Down to the final line, return the records unchanged.

━━━━━━━━━━━━━━━━━━━━━━━━━━━━━━

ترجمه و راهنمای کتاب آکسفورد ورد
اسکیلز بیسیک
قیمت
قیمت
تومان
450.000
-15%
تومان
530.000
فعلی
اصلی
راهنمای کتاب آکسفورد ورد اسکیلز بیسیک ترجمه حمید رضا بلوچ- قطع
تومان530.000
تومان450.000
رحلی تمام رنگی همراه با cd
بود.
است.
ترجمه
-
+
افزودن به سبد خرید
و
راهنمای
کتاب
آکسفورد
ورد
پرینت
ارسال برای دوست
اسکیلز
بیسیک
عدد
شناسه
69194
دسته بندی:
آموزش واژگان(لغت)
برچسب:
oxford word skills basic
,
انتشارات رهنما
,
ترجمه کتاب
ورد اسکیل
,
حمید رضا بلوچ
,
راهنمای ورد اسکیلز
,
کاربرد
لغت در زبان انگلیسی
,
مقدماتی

━━━━━━━━━━━━━━━━━━━━━━━━━━━━━━

### ANSWER AREA
ترجمه و راهنمای کتاب آکسفورد ورد
اسکیلز بیسیک
قیمت
قیمت
تومان
450.000
-15%
تومان
530.000
فعلی
اصلی
راهنمای کتاب آکسفورد ورد اسکیلز بیسیک ترجمه حمید رضا بلوچ- قطع
تومان530.000
تومان450.000
رحلی تمام رنگی همراه با cd
بود.
است.
ترجمه
-
+
افزودن به سبد خرید
و
راهنمای
کتاب
آکسفورد
ورد
پرینت
ارسال برای دوست
اسکیلز
بیسیک
عدد
شناسه
69194
دسته بندی:
آموزش واژگان(لغت)
برچسب:
oxford word skills basic
,
انتشارات رهنما
,
ترجمه کتاب
ورد اسکیل
,
حمید رضا بلوچ
,
راهنمای ورد اسکیلز
,
کاربرد
لغت در زبان انگلیسی
,
مقدماتی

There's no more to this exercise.